● The task
Every line below from the one with "imparcialidad e independencia del órga" through the one with "préférences et de" should be retyped exactly, both ends included; no other lines and no pictures.

[Stored dataset items]
# # # # #

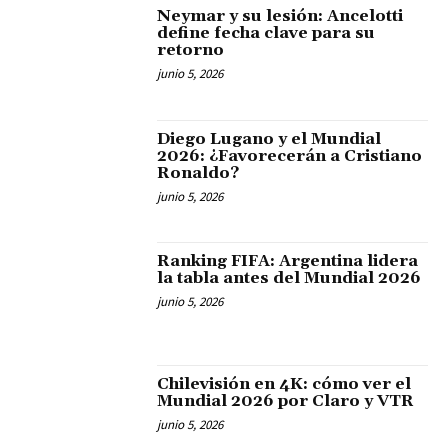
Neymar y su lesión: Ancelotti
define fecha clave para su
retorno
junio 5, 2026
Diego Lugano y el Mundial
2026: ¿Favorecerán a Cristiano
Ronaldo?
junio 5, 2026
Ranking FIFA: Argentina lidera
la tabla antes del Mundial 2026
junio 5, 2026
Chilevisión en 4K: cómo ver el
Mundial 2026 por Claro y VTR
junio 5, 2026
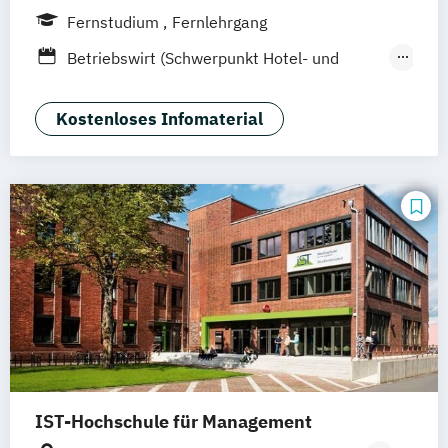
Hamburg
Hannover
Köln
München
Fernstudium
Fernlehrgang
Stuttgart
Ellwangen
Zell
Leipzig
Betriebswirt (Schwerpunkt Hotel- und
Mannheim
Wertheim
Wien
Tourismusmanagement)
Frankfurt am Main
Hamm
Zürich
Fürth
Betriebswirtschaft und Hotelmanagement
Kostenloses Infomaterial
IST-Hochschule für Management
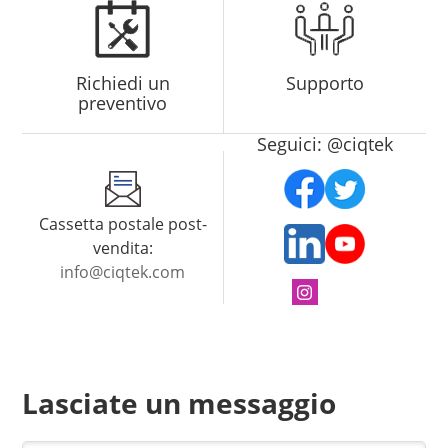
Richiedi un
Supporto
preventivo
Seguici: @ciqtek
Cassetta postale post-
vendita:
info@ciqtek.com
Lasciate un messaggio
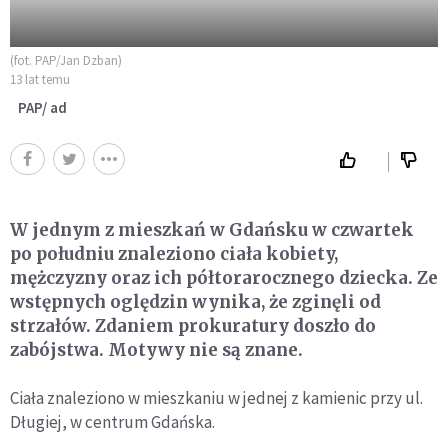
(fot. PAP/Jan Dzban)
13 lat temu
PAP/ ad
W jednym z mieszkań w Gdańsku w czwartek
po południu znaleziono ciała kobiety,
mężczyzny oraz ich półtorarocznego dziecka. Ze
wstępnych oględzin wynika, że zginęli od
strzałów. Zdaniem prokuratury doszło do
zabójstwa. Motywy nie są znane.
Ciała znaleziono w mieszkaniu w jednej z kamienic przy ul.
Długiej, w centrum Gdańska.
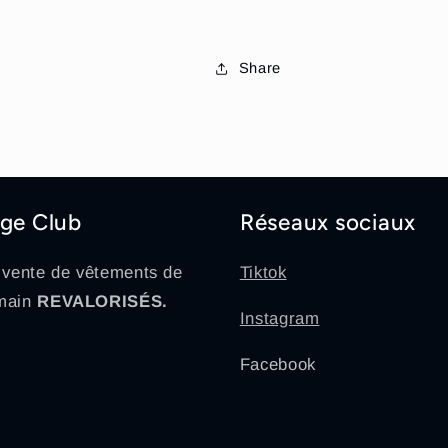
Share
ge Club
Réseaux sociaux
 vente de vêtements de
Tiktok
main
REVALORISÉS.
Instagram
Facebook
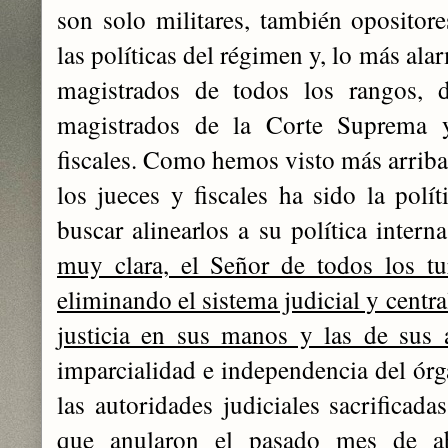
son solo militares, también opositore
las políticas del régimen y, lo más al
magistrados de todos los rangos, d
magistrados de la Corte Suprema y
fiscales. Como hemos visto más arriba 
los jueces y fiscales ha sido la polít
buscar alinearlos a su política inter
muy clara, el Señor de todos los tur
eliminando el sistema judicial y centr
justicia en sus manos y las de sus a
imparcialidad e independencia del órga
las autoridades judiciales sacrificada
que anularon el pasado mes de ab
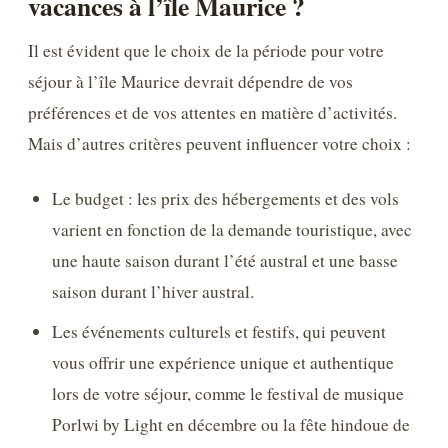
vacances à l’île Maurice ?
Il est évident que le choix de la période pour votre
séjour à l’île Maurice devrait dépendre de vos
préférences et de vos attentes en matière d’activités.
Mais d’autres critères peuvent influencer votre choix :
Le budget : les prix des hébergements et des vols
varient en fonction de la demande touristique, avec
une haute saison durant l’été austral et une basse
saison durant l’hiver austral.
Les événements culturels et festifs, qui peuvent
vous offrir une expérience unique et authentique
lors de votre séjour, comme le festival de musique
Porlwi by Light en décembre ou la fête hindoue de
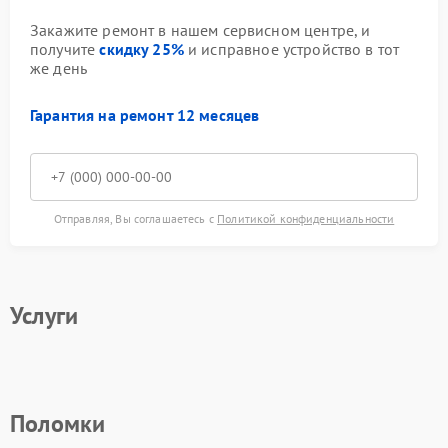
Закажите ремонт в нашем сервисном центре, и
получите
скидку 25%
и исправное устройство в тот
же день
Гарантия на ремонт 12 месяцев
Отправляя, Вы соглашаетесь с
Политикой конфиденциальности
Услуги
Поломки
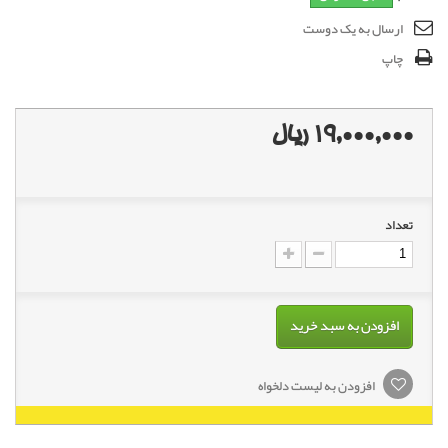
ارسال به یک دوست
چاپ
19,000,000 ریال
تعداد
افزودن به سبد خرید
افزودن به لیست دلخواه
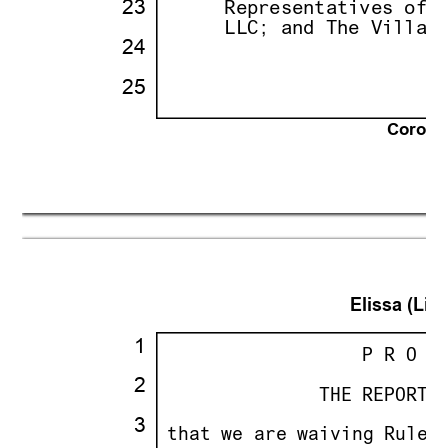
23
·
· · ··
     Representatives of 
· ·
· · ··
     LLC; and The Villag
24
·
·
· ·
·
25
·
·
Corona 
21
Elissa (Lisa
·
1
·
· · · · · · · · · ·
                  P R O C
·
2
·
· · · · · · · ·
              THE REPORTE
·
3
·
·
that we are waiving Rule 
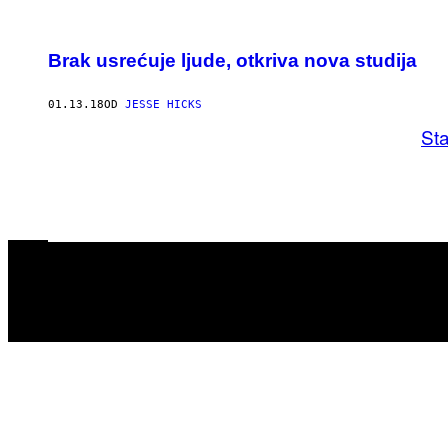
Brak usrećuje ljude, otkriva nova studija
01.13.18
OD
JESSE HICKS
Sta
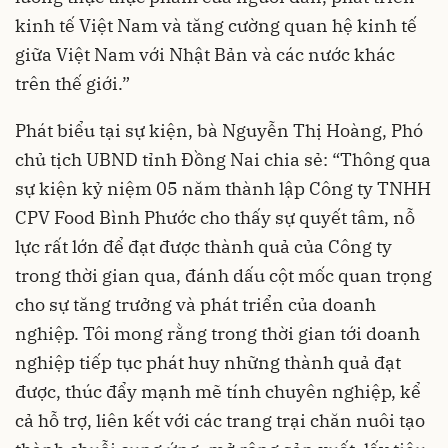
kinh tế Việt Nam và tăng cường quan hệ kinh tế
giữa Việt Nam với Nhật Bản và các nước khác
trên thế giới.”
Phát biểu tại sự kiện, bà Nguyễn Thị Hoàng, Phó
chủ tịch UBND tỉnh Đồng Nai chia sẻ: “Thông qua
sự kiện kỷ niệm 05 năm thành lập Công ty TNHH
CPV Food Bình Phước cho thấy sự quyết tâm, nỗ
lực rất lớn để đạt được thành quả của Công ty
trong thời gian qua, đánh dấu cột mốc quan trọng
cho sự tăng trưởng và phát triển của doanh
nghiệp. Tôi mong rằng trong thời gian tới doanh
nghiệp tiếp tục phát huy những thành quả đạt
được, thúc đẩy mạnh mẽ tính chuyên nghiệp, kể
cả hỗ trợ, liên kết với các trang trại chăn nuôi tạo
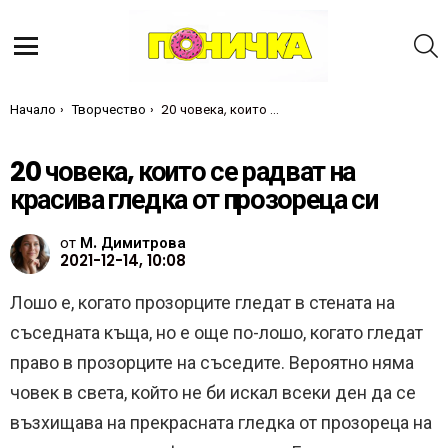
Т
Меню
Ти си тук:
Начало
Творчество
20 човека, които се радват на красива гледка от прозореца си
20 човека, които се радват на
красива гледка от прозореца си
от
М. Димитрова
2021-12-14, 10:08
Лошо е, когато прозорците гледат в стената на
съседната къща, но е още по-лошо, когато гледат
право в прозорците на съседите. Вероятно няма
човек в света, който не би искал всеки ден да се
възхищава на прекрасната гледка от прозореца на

# # # # #

● Result of the exercise
imparcialidad e independencia del órga
las autoridades judiciales sacrificada
que anularon el pasado mes de ab
vacances à l’île Maurice ?
Il est évident que le choix de la période pour votre
séjour à l’île Maurice devrait dépendre de vos
préférences et de vos attentes en matière d’activités.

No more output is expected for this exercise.